That skinny motherfucker with the high voice was the best ever.
Don’t really want to be dismissive of the stuff from the 90s onwards cos there’s some great stuff in there, but I think everyone’s aware that he was who he was because of what he did in the 80s. And what he did in the 80s was astonishing.
Coming off the back of his first two albums (tight funk/soul/RnB infused albums which are great but clearly a man finding his way through his own influences) he goes on a transcendental run from 1980-88: Dirty Mind, Controversy, 1999, Purple Rain, Around the World in a Day, Parade, Sign o’ the Times, Lovesexy. The fact that a lot of the time he was playing every instrument doesn’t make the records any better, but does make the achievement all the more remarkable.
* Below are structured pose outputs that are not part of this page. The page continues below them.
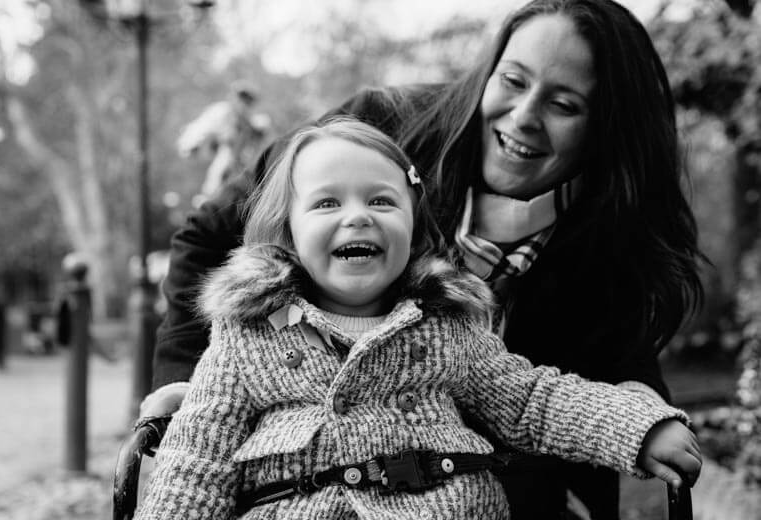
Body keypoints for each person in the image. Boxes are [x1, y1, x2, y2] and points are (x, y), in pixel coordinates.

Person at [142, 0, 706, 516]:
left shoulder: (452, 323)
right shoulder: (368, 137)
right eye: (511, 81)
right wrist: (186, 389)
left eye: (563, 104)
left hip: (476, 490)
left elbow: (543, 393)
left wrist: (638, 418)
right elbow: (196, 462)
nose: (524, 116)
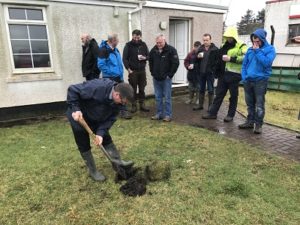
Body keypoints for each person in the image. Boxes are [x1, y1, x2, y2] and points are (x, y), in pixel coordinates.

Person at [66, 79, 134, 181]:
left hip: (98, 118)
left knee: (105, 137)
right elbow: (73, 90)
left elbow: (110, 119)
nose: (123, 104)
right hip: (80, 118)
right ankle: (93, 170)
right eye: (123, 101)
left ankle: (117, 161)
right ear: (116, 94)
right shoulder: (98, 87)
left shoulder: (118, 104)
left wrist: (100, 133)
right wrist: (76, 109)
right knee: (83, 143)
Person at [202, 27, 247, 122]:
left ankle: (230, 115)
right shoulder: (224, 45)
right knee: (218, 95)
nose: (229, 39)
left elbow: (245, 58)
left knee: (233, 96)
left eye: (230, 37)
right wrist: (216, 71)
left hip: (234, 75)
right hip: (223, 75)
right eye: (227, 37)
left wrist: (231, 59)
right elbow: (219, 59)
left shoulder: (241, 46)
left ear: (234, 36)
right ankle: (212, 113)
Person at [238, 28, 276, 134]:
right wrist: (244, 77)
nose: (255, 43)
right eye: (253, 41)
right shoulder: (250, 50)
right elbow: (244, 65)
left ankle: (258, 125)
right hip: (248, 81)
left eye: (257, 41)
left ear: (262, 39)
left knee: (259, 105)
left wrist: (258, 51)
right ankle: (249, 122)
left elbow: (267, 63)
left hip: (260, 81)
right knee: (250, 104)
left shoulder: (270, 49)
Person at [98, 33, 132, 119]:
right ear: (112, 40)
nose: (118, 41)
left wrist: (119, 74)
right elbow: (101, 65)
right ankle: (108, 113)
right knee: (110, 96)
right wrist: (112, 73)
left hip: (119, 77)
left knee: (122, 93)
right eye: (117, 40)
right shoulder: (103, 50)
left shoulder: (116, 50)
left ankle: (123, 111)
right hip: (110, 78)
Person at [149, 34, 179, 122]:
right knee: (158, 97)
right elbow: (150, 61)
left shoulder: (171, 50)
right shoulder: (153, 50)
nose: (159, 44)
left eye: (160, 42)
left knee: (167, 98)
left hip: (166, 79)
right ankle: (159, 114)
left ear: (164, 41)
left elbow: (175, 63)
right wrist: (152, 72)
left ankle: (168, 115)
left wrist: (170, 75)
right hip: (156, 78)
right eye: (157, 42)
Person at [123, 29, 150, 113]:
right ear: (132, 36)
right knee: (133, 89)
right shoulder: (128, 45)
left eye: (138, 37)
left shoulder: (143, 44)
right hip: (133, 71)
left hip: (142, 70)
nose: (136, 39)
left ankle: (142, 104)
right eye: (135, 37)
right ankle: (133, 105)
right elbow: (124, 58)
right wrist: (128, 69)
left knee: (142, 88)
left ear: (140, 36)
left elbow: (148, 56)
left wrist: (144, 58)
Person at [193, 34, 219, 111]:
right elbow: (195, 61)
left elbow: (217, 62)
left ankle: (210, 107)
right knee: (201, 89)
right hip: (201, 73)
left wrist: (213, 71)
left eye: (207, 40)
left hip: (210, 73)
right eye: (204, 40)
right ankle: (200, 105)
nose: (205, 42)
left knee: (211, 90)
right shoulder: (200, 49)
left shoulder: (215, 49)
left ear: (210, 40)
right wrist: (197, 57)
Running through the Minneapolis drum-machine funk sound, to the pop-funk-rock behemoths of 1999 and Purple Rain in the middle of the run, then psychedelic pop on Around the World and Parade, then basically everything on Sign o’ the Times (which is a magnum opus to end all magnum opuseseseses).
On top of that he’s writing/performing/producing material during this period for The Time (the self-titled album and especially the next two, What Time Is It? and Ice Cream Castle are so good), Vanity 6 (Nasty Girl obviously a huge influence on loads of RnB to follow) and others, doing jazz-fusion albums with Madhouse and throwing songs like Nothing Compares 2 U out to The Family.
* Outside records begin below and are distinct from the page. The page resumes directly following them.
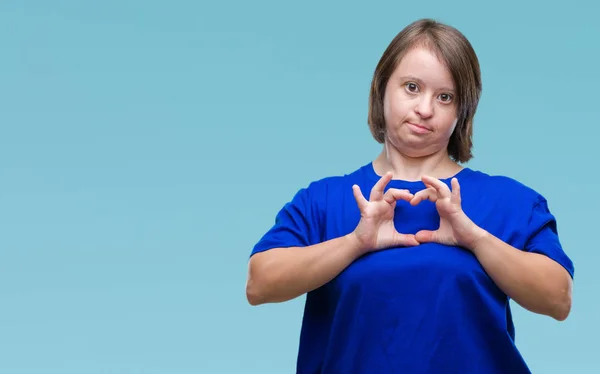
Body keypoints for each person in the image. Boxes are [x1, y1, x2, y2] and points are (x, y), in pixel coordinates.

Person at [245, 18, 574, 374]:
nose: (425, 109)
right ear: (381, 88)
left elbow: (558, 299)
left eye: (445, 97)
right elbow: (259, 284)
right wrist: (355, 242)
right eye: (412, 87)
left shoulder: (510, 202)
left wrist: (475, 239)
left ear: (462, 112)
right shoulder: (324, 200)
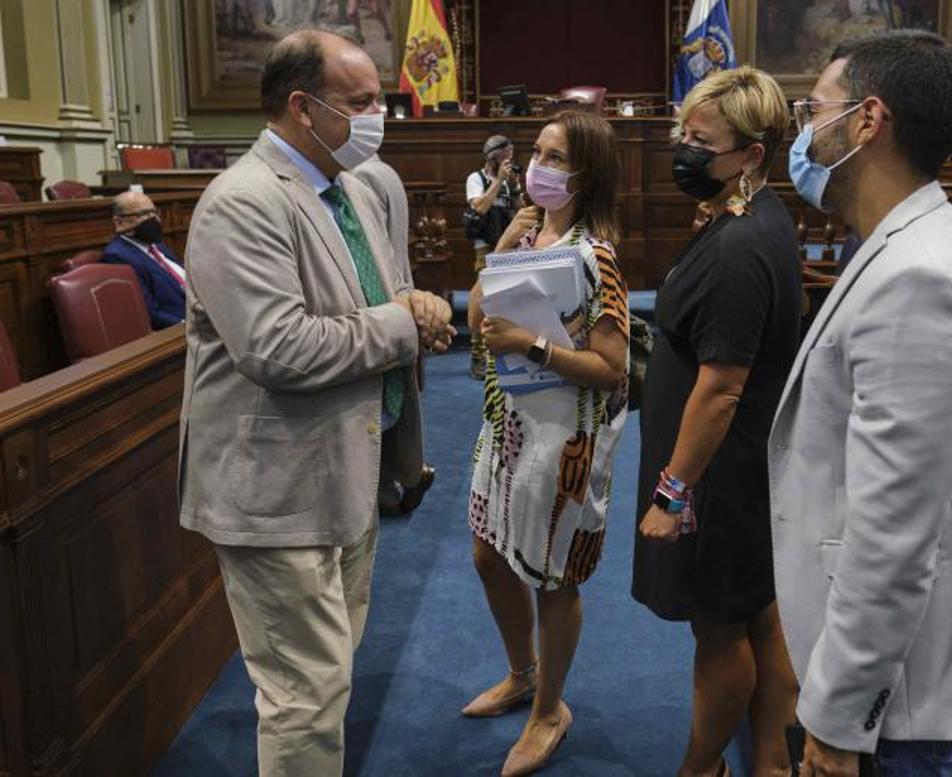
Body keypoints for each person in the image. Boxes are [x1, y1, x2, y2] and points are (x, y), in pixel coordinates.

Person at [178, 30, 454, 777]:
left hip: (351, 464)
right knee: (305, 692)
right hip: (276, 487)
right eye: (360, 103)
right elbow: (278, 348)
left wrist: (416, 303)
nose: (378, 117)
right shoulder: (242, 202)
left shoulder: (354, 187)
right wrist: (404, 324)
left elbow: (383, 291)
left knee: (332, 666)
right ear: (303, 107)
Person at [774, 30, 952, 777]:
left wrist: (839, 720)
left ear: (867, 122)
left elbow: (894, 535)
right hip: (881, 684)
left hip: (889, 707)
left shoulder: (922, 277)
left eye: (815, 110)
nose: (804, 131)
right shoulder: (899, 244)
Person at [633, 67, 803, 777]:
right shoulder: (748, 216)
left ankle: (701, 767)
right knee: (758, 611)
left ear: (751, 155)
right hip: (736, 462)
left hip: (715, 473)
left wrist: (672, 494)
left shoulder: (739, 246)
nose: (684, 150)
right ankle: (772, 762)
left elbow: (721, 388)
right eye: (684, 134)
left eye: (701, 142)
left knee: (720, 627)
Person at [464, 109, 628, 777]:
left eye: (555, 157)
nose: (537, 166)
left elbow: (612, 368)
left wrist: (531, 344)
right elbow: (477, 316)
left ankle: (549, 708)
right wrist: (505, 243)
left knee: (553, 577)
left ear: (586, 172)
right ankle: (521, 671)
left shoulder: (596, 257)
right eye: (537, 151)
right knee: (488, 553)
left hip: (564, 438)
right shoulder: (528, 234)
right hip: (507, 422)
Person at [353, 153, 437, 516]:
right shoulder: (383, 170)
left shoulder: (361, 178)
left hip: (385, 299)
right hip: (398, 289)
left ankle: (394, 483)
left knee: (383, 401)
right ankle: (399, 481)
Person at [466, 134, 521, 378]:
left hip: (508, 245)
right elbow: (479, 207)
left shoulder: (509, 182)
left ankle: (501, 350)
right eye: (506, 157)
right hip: (486, 246)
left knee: (508, 299)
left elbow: (522, 211)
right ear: (493, 157)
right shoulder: (475, 179)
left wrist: (515, 187)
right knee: (483, 298)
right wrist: (498, 181)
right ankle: (478, 352)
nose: (510, 161)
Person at [102, 191, 186, 330]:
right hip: (179, 328)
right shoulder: (117, 256)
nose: (153, 219)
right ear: (119, 222)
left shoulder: (157, 245)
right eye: (143, 214)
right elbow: (150, 313)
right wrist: (188, 326)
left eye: (154, 212)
People often mention the quality control of his output slipping from the 90s, but in truth he wasn’t exercising any in the 80s either - he just never needed to. Songs like 17 Days, She’s Always in My Hair, Erotic City, Scarlet Pussy and Shockadelica were appearing as B-sides, and Sign o’ the Times is a rare example of a double album that doesn’t need trimmed down.
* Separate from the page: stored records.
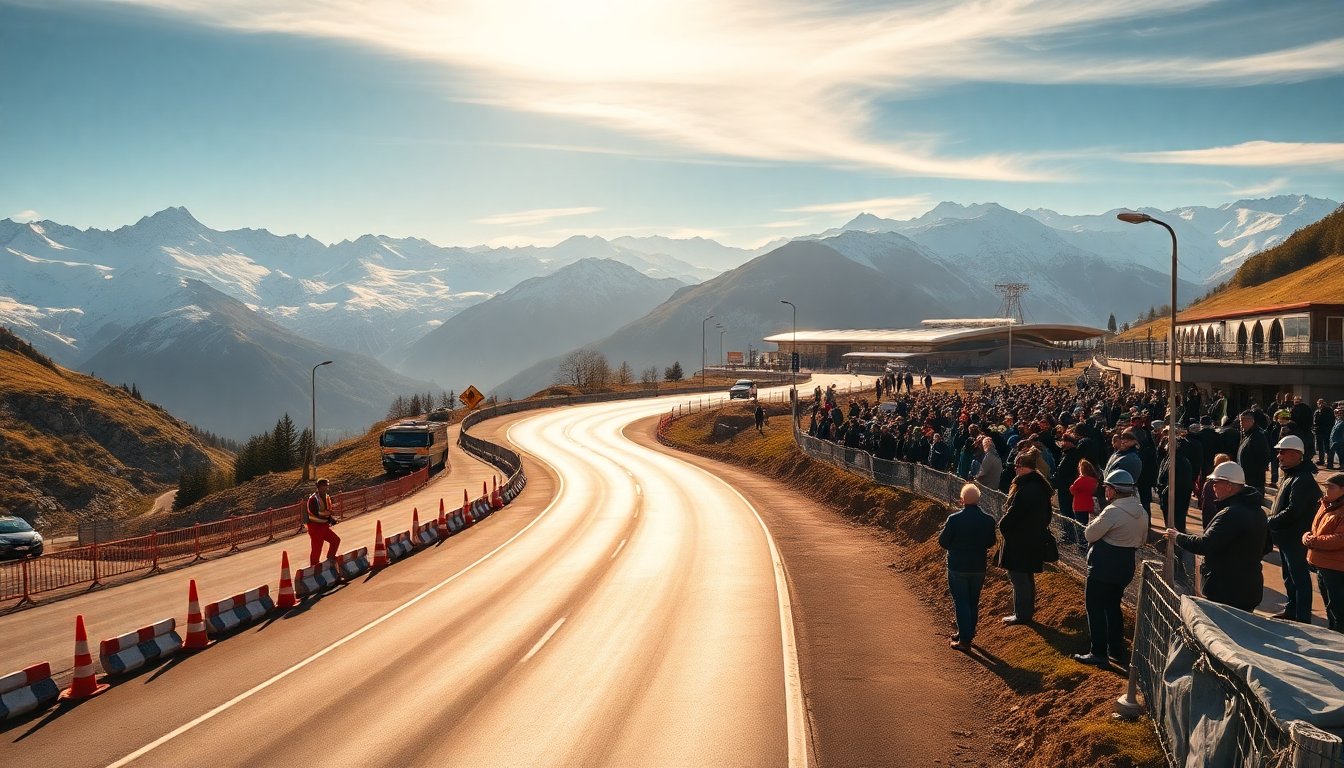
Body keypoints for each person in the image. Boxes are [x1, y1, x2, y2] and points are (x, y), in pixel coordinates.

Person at [1168, 462, 1268, 612]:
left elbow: (1205, 544)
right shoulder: (1258, 511)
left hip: (1228, 590)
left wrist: (1177, 537)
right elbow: (1266, 546)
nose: (1212, 486)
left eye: (1216, 482)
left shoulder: (1231, 514)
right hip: (1248, 587)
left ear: (1229, 486)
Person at [1074, 469, 1148, 666]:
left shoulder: (1113, 511)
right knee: (1113, 606)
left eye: (1107, 488)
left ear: (1114, 490)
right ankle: (1115, 650)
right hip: (1125, 564)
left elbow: (1090, 534)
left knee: (1095, 607)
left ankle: (1098, 652)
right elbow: (1142, 540)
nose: (1105, 492)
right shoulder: (1142, 511)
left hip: (1103, 565)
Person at [1267, 434, 1321, 623]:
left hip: (1295, 537)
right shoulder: (1291, 475)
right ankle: (1292, 610)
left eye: (1283, 452)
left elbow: (1294, 510)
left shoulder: (1302, 479)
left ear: (1297, 454)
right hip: (1286, 536)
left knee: (1299, 578)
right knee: (1289, 576)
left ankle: (1302, 617)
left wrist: (1270, 521)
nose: (1279, 456)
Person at [997, 449, 1054, 625]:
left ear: (1024, 468)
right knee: (1026, 577)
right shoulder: (1040, 487)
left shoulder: (1026, 489)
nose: (1015, 469)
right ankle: (1024, 612)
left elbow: (1013, 514)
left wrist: (1003, 526)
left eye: (1017, 466)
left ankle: (1022, 614)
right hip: (1032, 538)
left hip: (1021, 541)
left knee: (1019, 578)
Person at [938, 484, 999, 650]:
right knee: (973, 600)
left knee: (961, 601)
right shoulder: (988, 520)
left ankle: (965, 640)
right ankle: (967, 632)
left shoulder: (954, 519)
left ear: (962, 500)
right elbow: (991, 541)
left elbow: (943, 542)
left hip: (958, 565)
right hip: (978, 565)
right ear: (979, 499)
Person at [1304, 473, 1344, 632]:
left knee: (1338, 607)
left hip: (1335, 567)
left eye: (1331, 487)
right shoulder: (1326, 504)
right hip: (1322, 564)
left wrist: (1313, 541)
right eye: (1325, 487)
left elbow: (1340, 539)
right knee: (1330, 605)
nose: (1326, 490)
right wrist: (1306, 536)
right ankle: (1333, 632)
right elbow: (1316, 529)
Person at [305, 478, 341, 567]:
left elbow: (326, 510)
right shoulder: (313, 499)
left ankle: (330, 558)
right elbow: (316, 512)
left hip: (324, 526)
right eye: (323, 486)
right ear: (318, 487)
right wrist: (328, 514)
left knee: (335, 540)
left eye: (326, 486)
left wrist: (331, 519)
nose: (325, 488)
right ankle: (314, 567)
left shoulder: (327, 497)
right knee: (317, 548)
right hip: (315, 527)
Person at [1237, 410, 1270, 494]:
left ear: (1251, 421)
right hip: (1246, 478)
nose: (1241, 424)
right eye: (1240, 421)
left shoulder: (1258, 436)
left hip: (1254, 480)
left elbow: (1263, 458)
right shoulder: (1246, 435)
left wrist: (1252, 473)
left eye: (1243, 421)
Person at [1068, 458, 1099, 548]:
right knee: (1086, 524)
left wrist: (1074, 490)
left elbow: (1072, 490)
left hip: (1079, 504)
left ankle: (1081, 544)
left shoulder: (1080, 480)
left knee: (1079, 525)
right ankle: (1086, 541)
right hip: (1088, 504)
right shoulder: (1093, 480)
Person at [1314, 399, 1336, 469]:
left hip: (1327, 431)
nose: (1320, 404)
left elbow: (1331, 421)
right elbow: (1315, 421)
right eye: (1319, 403)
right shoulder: (1317, 411)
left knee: (1328, 447)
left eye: (1321, 403)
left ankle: (1330, 463)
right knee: (1320, 447)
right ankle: (1321, 460)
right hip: (1319, 431)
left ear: (1324, 403)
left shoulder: (1329, 410)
On top of that he was making films (Purple Rain is a hugely enjoyable watch) and becoming the greatest live performer on the planet.
I was lucky enough to see him live twice, and on both occasions he was pulling off stuff outrageous enough to make me burst out laughing during the gig. Walking down the love symbol-shaped stage in high-heeled boots at the o2 playing a bass solo during Black Sweat, or in Glasgow finishing a run of Controversy, 1999 and Little Red Corvette then going up to the mic and starting the next song a capella: “It’s been seven hours and thirteen days…”. Wave after wave of euphoria at those gigs.
Just absurdly, outrageously talented. Technical ability isn’t something I generally care about, but when it’s married to that imagination, then there are no limitations. Incredible voice (him screaming e.g. at the end of The Beautiful Ones is my favourite sound in music), incredible musician (I don’t care for guitar solos generally, but I care for the Purple Rain solo), incredible showman (watch the Sign o’ the Times Live film if you haven’t seen it), incredible songwriter, incredible producer, incredibly prolific. At one stage changed his name to an unpronounceable symbol, which is 10/10 solid gold pop star behaviour. Legendary aftershows where he’d play funk jams all night. An actual locked vault inside his home/studio complex containing mythical unreleased material. Music that could be ambitious, exciting, funny, tender, aggressive and lascivious all at once. He had it all going on, in a way that nobody else ever had it all going on.
What he did between 1980 and 1988 was a creative outburst unparalleled in the history of popular culture.